Information -

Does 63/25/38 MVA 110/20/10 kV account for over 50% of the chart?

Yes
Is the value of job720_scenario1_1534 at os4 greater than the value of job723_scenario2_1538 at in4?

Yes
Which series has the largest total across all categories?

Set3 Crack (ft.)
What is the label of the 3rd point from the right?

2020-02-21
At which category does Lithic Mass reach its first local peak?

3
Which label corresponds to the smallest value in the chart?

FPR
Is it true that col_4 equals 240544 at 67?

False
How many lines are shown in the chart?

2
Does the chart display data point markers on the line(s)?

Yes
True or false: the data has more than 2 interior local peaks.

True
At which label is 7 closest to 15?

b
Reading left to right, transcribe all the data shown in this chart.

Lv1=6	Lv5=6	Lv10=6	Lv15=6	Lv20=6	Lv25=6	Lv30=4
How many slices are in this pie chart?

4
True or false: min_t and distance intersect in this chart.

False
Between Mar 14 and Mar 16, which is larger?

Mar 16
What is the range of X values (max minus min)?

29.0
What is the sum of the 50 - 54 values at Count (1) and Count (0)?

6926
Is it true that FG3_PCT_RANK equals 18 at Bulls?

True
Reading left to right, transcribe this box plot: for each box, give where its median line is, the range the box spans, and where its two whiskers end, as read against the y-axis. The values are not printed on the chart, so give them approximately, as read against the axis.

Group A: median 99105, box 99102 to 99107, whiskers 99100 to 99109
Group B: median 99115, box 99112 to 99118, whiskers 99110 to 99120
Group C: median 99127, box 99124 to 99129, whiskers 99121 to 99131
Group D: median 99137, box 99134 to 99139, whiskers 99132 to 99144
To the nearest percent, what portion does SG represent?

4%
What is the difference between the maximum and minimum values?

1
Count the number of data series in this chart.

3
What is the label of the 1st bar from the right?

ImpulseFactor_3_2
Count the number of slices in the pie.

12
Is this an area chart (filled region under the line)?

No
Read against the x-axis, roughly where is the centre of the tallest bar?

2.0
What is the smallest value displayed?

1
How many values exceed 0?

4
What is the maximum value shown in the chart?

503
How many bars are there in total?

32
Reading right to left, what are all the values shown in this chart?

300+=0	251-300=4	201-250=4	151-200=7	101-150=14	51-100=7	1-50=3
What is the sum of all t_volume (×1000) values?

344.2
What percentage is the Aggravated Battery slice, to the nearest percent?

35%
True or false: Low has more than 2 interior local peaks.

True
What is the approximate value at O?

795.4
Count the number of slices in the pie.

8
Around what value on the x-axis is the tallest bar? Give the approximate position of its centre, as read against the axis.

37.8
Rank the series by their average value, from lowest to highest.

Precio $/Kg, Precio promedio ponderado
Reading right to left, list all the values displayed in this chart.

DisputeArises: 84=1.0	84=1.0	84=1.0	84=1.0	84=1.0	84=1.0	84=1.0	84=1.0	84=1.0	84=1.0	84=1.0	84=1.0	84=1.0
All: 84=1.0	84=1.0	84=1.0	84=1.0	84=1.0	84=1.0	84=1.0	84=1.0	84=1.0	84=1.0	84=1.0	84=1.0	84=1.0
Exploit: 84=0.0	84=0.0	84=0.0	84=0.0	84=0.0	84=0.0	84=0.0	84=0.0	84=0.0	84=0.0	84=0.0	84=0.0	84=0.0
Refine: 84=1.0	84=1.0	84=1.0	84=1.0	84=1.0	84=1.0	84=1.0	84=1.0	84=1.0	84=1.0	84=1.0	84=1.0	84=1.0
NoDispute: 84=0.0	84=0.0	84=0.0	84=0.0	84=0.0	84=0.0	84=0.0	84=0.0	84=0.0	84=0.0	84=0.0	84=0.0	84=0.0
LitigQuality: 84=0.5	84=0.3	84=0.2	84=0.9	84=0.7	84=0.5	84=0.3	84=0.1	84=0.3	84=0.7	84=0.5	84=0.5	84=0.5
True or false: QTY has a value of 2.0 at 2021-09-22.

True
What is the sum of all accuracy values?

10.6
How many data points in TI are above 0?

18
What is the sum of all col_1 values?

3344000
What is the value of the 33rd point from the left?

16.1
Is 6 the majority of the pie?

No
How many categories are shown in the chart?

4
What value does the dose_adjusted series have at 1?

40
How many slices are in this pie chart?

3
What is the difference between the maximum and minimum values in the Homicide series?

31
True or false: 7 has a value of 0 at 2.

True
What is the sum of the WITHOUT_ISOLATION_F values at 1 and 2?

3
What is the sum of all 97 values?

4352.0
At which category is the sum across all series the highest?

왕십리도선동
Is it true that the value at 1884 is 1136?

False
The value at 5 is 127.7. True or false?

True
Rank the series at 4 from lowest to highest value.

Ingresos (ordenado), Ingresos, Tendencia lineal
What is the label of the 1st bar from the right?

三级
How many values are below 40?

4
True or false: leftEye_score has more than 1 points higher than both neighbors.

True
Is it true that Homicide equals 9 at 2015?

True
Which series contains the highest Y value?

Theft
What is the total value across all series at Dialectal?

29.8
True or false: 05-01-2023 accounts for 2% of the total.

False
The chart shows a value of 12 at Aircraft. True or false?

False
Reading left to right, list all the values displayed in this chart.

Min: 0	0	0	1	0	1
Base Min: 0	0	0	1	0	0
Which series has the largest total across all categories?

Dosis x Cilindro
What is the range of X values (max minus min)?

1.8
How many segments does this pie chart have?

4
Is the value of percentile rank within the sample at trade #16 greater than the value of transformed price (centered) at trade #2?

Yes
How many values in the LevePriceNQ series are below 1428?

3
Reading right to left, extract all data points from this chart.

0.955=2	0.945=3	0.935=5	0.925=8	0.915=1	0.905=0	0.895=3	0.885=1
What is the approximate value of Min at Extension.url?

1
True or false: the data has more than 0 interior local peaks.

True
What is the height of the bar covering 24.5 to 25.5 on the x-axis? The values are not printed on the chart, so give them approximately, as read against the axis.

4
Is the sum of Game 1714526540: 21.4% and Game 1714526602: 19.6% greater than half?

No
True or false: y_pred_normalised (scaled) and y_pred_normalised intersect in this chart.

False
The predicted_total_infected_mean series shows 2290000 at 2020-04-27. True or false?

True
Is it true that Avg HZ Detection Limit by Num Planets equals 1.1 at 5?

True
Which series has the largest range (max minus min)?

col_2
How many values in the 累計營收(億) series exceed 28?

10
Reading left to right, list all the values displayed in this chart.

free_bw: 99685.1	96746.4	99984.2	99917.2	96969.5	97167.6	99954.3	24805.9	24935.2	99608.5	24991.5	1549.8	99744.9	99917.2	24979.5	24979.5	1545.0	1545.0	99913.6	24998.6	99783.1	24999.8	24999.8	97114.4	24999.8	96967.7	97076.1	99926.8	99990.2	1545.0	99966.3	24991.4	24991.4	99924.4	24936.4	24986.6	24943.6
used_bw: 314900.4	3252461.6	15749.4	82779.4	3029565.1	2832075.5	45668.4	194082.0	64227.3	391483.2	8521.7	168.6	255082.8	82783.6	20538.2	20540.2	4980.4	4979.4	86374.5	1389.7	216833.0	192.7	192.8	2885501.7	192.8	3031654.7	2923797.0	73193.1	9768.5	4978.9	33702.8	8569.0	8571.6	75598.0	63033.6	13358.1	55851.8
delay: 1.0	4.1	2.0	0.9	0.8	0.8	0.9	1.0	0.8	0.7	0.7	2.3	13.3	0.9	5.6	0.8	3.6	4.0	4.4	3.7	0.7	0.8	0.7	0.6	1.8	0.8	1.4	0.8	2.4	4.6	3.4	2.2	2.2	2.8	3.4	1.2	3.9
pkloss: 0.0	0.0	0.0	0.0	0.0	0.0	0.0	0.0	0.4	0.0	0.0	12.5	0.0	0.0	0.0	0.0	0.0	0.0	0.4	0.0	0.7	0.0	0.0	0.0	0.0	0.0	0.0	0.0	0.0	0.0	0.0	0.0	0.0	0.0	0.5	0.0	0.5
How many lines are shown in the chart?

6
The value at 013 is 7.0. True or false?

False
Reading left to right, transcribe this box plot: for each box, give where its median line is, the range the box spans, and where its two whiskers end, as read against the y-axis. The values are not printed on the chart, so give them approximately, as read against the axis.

What to produce - Copy out every line of the records above that contains the string "more". Case counts.

Written response -
True or false: the data has more than 2 interior local peaks.
True or false: Low has more than 2 interior local peaks.
True or false: leftEye_score has more than 1 points higher than both neighbors.
True or false: the data has more than 0 interior local peaks.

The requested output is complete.